# Exercise description
Counting only lines below that hold "WLTP", give the total alone.

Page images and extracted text
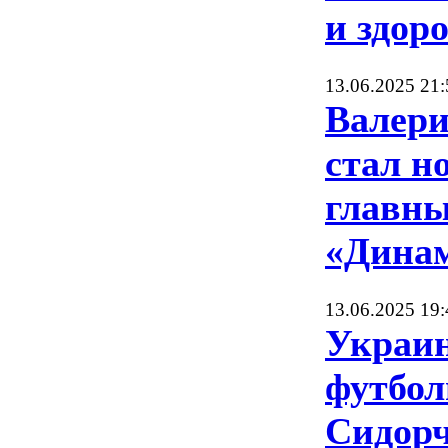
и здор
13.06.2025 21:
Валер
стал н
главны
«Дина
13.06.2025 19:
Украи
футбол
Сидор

==

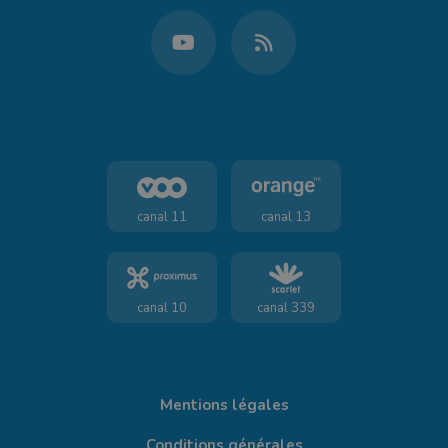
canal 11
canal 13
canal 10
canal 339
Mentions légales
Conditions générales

...

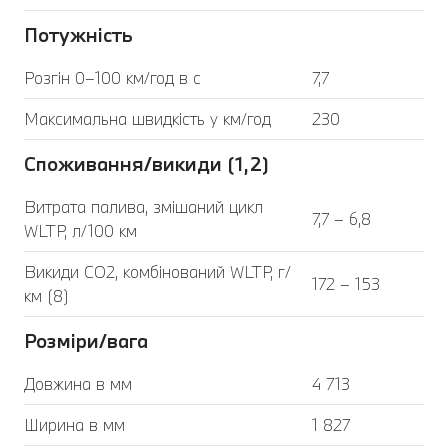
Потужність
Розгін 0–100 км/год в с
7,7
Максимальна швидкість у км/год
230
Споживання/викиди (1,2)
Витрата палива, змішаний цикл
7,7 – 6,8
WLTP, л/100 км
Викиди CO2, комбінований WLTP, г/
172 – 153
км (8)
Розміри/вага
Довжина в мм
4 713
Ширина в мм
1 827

# Answer below
2